The Libertarian Futurist Society, a nonprofit all-volunteer international organization of freedom-loving science fiction fans, has announced Prometheus Award Best Novel and Best Classic Fiction winners.
The 42nd annual Prometheus Awards, with multiple-Prometheus-winning authors Travis Corcoran and F. Paul Wilson as presenters, will be presented online in late August (on a weekend date tba) in a Zoom awards ceremony.
Rich Man's Sky, by Wil McCarthy (Baen Books), has won the 2022 Prometheus Award for Best Novel for novels published in 2021.
McCarthy's imaginative sf adventure explores human expansion throughout the solar system, propelled by four billionaires, in a suspenseful mosaic of epic conflicts and maneuvers between governments and markets and among politicians, soldiers, spies and entrepreneurs.
As a secret government team of elite military women infiltrate and aim to violently undercut the billionaires' visionary space projects before they change the world for good or ill, some of the super-rich "Four Horseman" are revealed to be admirable, and some decidedly not.

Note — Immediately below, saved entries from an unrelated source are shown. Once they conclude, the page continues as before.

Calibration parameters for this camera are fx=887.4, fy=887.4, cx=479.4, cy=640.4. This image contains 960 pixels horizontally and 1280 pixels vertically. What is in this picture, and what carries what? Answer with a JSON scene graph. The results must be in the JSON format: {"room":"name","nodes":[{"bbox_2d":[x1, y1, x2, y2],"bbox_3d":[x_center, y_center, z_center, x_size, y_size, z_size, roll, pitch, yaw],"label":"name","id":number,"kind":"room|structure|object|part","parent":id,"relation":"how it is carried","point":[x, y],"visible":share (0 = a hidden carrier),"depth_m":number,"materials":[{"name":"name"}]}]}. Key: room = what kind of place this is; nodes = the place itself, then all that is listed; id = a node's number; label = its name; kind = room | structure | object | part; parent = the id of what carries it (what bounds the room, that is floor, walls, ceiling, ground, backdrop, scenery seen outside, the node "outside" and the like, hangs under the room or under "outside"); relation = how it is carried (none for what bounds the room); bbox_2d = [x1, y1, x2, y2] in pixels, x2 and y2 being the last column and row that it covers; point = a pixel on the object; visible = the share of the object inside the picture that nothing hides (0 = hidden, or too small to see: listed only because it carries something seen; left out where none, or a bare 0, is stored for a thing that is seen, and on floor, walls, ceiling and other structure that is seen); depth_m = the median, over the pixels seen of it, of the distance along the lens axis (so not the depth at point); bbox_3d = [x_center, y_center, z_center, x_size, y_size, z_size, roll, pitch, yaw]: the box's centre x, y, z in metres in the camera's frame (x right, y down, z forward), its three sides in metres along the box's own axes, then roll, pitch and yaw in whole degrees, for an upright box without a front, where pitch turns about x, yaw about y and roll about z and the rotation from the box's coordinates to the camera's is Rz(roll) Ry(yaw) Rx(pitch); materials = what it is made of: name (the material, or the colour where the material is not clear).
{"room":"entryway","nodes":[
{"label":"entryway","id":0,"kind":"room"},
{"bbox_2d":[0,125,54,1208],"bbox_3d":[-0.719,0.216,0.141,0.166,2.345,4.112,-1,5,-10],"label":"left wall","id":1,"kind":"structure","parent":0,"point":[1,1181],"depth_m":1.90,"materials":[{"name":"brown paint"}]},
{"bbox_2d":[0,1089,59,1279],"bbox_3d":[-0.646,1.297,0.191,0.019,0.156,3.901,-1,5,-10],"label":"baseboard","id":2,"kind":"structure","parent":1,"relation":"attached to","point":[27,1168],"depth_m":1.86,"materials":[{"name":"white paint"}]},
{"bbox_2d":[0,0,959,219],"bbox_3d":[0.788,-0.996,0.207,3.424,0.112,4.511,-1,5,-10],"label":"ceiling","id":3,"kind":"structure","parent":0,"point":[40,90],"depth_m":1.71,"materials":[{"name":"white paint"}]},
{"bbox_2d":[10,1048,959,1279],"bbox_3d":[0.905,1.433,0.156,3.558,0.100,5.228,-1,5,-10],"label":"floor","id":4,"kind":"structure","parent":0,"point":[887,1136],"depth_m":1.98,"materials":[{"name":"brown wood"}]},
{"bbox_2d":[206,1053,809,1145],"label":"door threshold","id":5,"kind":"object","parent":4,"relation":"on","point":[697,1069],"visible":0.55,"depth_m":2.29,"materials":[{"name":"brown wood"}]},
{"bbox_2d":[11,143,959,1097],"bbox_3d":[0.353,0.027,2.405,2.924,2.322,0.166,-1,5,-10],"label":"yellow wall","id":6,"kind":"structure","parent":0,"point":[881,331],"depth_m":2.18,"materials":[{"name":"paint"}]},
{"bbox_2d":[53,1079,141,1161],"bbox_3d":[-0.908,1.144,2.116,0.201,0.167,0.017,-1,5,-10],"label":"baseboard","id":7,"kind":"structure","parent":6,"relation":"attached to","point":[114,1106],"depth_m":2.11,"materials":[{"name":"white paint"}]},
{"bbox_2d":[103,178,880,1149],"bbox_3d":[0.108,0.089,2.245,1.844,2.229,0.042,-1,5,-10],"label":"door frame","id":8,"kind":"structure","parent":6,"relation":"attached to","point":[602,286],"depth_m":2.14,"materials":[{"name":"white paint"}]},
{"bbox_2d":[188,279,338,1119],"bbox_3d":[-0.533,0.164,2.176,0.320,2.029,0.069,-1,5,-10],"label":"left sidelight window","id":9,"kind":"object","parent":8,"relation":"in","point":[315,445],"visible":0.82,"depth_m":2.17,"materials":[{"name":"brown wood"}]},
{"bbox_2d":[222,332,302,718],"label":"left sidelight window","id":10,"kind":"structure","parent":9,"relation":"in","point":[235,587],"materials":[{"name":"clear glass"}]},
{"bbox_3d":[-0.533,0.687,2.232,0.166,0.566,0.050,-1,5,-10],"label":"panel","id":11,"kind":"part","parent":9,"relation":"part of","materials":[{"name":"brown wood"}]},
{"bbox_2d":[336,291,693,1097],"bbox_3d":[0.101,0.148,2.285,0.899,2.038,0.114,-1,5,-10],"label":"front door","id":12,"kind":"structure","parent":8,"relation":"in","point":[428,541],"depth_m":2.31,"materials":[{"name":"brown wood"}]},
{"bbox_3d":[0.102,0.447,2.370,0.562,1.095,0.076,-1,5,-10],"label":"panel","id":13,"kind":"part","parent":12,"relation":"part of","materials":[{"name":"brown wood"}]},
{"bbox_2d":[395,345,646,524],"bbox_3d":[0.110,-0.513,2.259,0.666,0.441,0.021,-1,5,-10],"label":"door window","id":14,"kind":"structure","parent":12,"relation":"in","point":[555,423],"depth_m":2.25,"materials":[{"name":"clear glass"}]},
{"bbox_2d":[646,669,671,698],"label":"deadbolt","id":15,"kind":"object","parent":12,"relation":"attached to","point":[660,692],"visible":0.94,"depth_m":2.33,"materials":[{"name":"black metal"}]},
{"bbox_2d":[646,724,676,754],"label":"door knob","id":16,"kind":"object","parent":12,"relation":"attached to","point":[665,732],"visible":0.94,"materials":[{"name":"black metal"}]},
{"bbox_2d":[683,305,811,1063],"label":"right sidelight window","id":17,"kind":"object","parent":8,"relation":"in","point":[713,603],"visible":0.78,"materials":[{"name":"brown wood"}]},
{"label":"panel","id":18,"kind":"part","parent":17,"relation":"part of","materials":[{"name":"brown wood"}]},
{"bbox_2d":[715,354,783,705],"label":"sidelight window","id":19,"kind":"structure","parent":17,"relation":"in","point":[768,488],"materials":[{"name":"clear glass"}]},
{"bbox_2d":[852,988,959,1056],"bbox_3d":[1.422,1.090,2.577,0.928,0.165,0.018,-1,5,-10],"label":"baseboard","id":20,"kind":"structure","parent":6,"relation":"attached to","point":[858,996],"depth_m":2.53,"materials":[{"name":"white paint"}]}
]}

Yet McCarthy makes all four real and human as they spearhead game-changing private-enterprise efforts that governments aren't able or willing to do.
This Heinlein-esque tale of State-threatened market innovations persuasively counters stereotypes from what free-market economist Ludwig von Mises dubbed "the anti-capitalist mentality."

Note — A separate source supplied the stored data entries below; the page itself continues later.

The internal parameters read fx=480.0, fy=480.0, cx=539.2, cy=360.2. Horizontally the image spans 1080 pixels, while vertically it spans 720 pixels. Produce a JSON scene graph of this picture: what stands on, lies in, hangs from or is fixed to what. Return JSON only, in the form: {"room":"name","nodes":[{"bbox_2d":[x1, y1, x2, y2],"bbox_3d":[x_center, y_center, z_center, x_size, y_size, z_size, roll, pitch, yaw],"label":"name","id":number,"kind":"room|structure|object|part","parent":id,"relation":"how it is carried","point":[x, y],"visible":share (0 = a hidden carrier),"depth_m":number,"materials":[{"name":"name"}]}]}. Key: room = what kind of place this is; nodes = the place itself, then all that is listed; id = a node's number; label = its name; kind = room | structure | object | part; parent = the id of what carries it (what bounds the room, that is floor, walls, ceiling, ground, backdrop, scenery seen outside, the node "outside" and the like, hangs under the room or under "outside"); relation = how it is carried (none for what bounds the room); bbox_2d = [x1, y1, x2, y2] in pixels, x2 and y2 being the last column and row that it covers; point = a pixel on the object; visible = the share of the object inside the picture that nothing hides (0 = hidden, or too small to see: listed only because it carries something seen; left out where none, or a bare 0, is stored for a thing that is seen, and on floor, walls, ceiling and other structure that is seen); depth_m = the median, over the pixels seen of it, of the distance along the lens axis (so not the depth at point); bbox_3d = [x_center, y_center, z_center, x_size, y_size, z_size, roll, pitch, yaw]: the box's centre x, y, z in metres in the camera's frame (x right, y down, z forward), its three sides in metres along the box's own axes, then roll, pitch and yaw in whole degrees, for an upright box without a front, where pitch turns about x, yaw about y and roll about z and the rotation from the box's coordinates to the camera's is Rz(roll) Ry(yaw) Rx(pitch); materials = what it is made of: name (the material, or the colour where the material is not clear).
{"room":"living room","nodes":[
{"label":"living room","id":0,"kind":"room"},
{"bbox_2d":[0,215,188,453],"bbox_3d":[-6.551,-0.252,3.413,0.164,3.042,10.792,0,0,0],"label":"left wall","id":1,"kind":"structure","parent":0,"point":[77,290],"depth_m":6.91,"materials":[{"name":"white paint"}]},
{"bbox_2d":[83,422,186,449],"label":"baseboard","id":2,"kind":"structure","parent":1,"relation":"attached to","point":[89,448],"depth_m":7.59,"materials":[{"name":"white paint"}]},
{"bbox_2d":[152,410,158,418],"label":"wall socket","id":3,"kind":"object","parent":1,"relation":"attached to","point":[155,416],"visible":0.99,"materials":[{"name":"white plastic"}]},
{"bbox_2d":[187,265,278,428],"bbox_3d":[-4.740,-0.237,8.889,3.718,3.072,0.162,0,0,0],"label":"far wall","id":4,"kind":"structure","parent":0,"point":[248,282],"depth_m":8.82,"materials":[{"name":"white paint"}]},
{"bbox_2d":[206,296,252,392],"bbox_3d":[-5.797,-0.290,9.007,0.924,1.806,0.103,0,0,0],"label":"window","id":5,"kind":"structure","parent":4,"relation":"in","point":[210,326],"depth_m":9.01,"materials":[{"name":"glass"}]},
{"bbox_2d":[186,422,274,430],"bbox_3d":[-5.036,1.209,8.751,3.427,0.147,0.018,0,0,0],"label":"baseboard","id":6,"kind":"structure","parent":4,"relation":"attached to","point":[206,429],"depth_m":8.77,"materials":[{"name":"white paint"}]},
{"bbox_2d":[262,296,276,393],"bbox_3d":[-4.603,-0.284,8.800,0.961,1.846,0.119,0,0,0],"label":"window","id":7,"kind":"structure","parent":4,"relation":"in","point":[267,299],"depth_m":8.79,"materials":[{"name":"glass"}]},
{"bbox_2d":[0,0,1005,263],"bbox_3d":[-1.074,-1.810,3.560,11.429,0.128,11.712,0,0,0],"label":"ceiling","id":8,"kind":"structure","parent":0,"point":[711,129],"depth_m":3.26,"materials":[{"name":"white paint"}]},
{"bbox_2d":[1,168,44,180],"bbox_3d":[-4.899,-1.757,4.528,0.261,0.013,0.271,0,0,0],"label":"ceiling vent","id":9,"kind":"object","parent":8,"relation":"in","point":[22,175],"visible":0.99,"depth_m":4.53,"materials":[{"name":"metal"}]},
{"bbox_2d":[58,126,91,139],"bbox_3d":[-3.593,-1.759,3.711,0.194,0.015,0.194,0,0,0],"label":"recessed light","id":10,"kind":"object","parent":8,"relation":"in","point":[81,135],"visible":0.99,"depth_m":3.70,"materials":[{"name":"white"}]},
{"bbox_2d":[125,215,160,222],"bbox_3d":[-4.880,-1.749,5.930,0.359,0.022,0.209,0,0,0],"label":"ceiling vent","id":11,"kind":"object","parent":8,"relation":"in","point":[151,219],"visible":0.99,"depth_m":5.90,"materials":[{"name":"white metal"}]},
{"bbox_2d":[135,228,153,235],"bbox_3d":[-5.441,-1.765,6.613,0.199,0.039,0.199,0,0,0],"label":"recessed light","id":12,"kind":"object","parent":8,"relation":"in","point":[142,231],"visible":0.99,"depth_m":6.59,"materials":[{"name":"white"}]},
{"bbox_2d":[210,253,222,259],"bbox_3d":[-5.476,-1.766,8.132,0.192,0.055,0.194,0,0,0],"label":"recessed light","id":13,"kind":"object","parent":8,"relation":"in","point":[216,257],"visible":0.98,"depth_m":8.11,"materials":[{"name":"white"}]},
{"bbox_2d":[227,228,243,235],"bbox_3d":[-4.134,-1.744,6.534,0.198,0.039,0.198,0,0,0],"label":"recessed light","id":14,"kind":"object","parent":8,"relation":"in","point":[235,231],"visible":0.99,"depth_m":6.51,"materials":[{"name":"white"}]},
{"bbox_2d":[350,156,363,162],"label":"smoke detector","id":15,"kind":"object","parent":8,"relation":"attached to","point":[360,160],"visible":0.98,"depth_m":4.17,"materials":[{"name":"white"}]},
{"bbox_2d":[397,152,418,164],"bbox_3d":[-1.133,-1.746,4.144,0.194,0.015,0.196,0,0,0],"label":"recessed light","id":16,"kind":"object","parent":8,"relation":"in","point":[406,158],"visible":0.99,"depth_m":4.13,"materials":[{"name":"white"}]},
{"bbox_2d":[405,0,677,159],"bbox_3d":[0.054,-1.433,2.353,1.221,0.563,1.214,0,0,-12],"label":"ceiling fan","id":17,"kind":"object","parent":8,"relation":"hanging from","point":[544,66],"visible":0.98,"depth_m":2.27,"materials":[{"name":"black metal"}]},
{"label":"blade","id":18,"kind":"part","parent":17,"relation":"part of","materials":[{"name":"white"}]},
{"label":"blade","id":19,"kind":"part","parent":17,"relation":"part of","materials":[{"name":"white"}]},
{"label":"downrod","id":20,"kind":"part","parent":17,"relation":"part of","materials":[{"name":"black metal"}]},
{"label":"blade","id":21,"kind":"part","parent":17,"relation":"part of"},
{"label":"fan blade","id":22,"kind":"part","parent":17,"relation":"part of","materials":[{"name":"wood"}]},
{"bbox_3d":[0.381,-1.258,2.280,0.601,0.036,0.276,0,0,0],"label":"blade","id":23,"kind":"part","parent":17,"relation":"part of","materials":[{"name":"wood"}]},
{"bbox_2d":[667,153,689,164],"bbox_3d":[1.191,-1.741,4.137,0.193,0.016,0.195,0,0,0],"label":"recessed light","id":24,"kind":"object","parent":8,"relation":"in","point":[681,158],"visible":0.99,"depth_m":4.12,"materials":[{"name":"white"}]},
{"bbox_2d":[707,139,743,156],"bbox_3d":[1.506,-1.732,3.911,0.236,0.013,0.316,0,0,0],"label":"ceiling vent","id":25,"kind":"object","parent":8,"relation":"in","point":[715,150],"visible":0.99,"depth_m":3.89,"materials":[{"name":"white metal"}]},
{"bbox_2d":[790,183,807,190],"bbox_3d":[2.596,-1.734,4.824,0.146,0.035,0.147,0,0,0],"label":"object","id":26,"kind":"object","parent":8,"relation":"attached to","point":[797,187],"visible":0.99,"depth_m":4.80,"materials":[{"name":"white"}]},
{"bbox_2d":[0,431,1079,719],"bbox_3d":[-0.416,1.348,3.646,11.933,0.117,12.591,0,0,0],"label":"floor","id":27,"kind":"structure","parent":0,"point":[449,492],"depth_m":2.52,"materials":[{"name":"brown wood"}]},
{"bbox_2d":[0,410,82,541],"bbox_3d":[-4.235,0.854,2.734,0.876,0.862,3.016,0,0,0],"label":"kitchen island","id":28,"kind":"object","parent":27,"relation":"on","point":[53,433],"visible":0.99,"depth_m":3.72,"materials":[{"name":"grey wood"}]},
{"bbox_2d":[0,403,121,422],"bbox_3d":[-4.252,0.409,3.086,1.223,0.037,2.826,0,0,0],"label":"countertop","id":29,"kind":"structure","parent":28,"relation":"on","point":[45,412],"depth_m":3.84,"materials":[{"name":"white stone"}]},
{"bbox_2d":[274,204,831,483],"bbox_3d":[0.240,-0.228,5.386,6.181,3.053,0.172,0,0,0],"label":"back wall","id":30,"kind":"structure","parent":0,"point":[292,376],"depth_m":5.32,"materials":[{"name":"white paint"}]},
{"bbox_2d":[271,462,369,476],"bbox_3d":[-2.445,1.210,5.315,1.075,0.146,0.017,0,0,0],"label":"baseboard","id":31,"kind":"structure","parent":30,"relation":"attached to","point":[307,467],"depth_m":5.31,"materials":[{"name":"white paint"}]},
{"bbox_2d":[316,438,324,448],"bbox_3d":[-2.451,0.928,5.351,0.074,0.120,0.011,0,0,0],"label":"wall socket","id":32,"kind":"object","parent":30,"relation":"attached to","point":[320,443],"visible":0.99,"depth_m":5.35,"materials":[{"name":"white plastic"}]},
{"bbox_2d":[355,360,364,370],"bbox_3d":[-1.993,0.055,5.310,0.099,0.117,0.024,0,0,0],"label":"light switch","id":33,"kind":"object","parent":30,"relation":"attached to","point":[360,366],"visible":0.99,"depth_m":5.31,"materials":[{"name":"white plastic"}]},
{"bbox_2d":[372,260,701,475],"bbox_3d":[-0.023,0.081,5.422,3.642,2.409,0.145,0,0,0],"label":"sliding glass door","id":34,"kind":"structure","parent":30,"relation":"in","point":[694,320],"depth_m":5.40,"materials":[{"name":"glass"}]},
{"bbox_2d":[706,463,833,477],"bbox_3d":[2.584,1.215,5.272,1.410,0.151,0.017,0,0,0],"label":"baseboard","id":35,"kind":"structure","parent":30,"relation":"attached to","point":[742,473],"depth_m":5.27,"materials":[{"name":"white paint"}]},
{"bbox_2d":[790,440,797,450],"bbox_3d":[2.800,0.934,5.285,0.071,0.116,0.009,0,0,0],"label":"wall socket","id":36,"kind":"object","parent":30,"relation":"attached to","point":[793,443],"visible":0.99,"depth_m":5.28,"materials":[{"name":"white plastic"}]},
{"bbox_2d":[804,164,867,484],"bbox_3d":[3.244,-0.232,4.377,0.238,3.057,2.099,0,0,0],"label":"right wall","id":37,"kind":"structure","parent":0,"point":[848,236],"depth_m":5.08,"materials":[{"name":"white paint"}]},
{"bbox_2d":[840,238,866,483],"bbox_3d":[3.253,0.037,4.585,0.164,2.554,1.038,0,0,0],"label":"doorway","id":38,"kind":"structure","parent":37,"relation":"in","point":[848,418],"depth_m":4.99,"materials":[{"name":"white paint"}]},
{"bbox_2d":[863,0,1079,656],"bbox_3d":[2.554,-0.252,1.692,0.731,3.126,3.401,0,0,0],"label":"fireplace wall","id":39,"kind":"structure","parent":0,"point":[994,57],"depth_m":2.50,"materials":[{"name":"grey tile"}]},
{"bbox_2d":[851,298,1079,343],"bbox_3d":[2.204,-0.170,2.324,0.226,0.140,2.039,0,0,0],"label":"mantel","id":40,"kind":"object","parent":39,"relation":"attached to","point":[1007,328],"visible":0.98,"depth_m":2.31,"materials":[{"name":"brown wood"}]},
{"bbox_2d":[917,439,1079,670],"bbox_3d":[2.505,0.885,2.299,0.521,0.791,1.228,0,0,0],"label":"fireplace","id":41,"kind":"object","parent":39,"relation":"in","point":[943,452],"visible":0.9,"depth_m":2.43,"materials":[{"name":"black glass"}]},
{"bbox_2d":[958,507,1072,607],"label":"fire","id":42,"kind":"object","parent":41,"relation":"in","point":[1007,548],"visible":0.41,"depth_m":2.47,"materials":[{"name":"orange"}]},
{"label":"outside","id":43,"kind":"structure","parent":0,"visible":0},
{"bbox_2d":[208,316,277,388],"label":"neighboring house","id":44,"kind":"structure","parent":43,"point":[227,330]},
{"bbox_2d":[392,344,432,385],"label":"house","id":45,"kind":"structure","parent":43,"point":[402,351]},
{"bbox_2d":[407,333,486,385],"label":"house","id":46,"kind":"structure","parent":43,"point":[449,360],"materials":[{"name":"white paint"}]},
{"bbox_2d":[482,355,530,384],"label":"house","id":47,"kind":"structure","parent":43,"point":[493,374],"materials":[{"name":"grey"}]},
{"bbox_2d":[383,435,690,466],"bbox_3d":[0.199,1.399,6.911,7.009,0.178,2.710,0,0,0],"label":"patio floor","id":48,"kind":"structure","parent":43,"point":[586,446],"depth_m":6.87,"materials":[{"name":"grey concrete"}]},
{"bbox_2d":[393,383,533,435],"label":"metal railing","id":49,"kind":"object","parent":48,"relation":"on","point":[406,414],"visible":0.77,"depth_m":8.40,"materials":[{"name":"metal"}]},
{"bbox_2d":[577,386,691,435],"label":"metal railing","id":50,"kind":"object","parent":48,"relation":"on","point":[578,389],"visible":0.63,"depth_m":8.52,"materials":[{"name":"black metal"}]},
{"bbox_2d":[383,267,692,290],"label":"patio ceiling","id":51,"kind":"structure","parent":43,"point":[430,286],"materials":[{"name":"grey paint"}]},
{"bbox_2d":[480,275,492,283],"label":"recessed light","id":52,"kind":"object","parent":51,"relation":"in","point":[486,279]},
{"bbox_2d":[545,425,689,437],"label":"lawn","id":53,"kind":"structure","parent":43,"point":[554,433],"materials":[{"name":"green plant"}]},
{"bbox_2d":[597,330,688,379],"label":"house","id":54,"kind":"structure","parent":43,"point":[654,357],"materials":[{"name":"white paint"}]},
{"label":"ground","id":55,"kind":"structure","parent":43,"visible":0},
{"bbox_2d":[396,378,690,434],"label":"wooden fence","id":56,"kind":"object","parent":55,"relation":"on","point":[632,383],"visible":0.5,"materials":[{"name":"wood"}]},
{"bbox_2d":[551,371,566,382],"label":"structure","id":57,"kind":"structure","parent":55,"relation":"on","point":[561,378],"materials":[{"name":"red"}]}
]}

The other 2022 Best Novel finalists were Between Home and Ruin and Seize What's Held Dear by Karl K. Gallagher (Kelt Haven Press); Klara and the Sun by Kazuo Ishiguro; and Should We Stay or Should We Go by Lionel Shriver (Harper Collins).
Arguably the best of his "juveniles," Heinlein's 1957 novel strongly dramatizes an anti-slavery theme while exploring the meaning of freedom and defending the right to use force in self-defense. The epic, planet-hopping saga revolves about a young man's coming of age amid repeated displacement into new societies and situations (including one intriguing libertarian group of Free Traders) in a rich and complex interstellar future.
The other Prometheus Hall of Fame finalists were That Hideous Strength, a 1945 novel by C.S. Lewis; Circus World, a 1981 collection of linked stories by Barry B. Longyear; and "The Trees," a 1978 song by the rock group Rush.
The Prometheus Awards, sponsored by the Libertarian Futurist Society (LFS), was first presented in 1979, making it one of the most enduring awards after the Nebula and Hugo awards, and one of the oldest fan-based awards currently in sf.
The Prometheus Awards recognize outstanding works of science fiction and fantasy that dramatize the perennial conflict between liberty and power and champion cooperation over coercion as the root of civility and social harmony. Such works may critique or satirize authoritarian trends, expose abuses of power by the institutionalized coercion of the State, imagine what forms a fully free society might take, and/or uphold individual rights and freedom for all as the only moral and practical foundation for peace, prosperity, progress and justice.
While the Best Novel category is limited to novels published in English for the first time during the previous calendar year (or so), Hall of Fame nominees — which must have been published at least 20 years ago — may be in any narrative or dramatic form, including novels, novellas, stories, films, television series or episodes, plays, musicals, graphic novels, song lyrics, or verse.
The Best Novel winner receives a plaque with a one-ounce gold coin, and the Hall of Fame winner a plaque with a smaller gold coin.